The issue of raising taxes on the rich since not only raised a lazy politician, but the Finance Ministry always called the flat scale of personal income tax the pillar and achievement of the tax system of the Russian Federation.
However, recent years, especially in the context of budgetary constraints and growth in income disparities of the population, the majority of politicians are inclined to think about increasing the tax burden on high income. So far the MOF managed to solve the problem of taxation of luxury in other ways: for example, increased tax on luxury cars.
Shatalov has proposed a more radical solution: to establish a single principle of taxation of all incomes, having imposed a General rate of tax-currently the yield on Bank deposits, income from the sale of securities and proceeds from the sale of property. But while this task is failed. Will the tax system to retain flat rate after 2018 — this question still remains open.
Taxation of the oil industry remains the subject of ongoing disputes between oil companies on one side and the relevant ministries and agencies on the other. So, a lot of disagreements called big tax maneuver.
The decision on the phased reduction of export duties on oil for three years by 1.7 times, and on petroleum products — 1.7-5 times with a simultaneous increase in mineral extraction tax rate on oil 1.7 times and for gas condensate — 6.5 times came into effect from 1 January 2015.
Less than six months, as authorities have started talking about intention to increase contributions to the budget revenues of the oil industry due to the devaluation of the ruble by changing the formula of calculating met. This proposal provoked sharp criticism from the Ministry of energy and oil companies.

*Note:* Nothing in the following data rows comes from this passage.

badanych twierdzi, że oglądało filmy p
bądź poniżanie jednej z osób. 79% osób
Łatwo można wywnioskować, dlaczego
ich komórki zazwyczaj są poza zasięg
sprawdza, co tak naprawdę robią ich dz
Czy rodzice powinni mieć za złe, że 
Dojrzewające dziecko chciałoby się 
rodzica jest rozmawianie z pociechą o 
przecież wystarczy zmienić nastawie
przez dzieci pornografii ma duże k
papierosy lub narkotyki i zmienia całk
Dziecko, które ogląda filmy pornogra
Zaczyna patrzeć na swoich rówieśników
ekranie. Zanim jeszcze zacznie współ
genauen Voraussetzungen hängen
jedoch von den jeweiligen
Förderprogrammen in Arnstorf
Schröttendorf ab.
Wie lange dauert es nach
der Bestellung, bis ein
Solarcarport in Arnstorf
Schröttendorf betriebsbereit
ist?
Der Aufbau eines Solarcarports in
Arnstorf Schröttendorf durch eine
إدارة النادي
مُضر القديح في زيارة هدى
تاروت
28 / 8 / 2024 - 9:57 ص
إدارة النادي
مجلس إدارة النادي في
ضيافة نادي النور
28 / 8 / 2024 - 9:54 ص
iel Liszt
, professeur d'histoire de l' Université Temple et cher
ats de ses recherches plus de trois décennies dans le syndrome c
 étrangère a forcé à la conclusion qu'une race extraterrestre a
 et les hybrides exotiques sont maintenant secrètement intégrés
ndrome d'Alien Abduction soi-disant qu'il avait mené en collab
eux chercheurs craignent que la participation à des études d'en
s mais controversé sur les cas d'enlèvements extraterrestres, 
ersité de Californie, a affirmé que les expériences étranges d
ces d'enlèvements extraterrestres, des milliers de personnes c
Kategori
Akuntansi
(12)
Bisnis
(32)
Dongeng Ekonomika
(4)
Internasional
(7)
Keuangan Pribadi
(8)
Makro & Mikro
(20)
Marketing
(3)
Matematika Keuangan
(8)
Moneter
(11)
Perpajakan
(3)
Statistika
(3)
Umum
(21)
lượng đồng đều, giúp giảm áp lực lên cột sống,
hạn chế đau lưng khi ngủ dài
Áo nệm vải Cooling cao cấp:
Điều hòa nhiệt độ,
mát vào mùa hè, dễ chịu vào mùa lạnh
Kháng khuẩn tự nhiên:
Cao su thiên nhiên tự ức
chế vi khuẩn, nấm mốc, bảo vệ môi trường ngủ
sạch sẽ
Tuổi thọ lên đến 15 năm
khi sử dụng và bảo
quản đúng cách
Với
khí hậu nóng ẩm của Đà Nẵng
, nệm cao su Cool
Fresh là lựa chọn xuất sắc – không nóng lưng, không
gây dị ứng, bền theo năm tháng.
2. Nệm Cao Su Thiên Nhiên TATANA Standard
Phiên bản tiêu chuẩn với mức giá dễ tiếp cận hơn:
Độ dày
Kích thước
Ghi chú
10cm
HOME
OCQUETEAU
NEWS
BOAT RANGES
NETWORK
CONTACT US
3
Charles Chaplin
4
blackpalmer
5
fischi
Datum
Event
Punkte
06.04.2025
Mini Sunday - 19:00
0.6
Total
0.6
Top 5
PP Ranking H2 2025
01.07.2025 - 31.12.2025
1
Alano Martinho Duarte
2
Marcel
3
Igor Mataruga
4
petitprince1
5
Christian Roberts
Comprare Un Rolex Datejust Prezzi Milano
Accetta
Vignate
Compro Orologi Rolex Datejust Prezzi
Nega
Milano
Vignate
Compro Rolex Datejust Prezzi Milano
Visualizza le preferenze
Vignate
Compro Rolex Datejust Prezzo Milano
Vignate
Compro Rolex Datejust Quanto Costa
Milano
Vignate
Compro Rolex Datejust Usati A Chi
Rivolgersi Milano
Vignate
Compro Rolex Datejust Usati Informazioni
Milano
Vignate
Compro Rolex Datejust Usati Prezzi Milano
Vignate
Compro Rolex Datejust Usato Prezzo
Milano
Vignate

In the end, it was decided to freeze in 2016 the reduction in export duties on oil at 2015 — 42%. Initially the authorities stated their intention to be limited to freezing of export duties only in 2016, but in December have already started to Express the view that this decision will extend to 2017.
In addition, the Ministry of Finance and the Ministry of energy has prepared two poorly compatible with each other project of reforming the taxation of the oil industry. As a result of long discussions the proposal of the energy Ministry on the implementation of the tax financial result was not supported by the authorities, the Ministry of Finance continued the process of finalizing its options — taxation of additional income.
The line of the Ministry of Finance will now have to defend the successor of Sergey Shatalov. The most probable candidate on this post the officials and experts of the Director of the tax policy Department of the Ministry of Finance Ilia Trunina.
Shatalov himself, after retirement, will remain as an Advisor to the Ministry of Finance of the Russian Federation.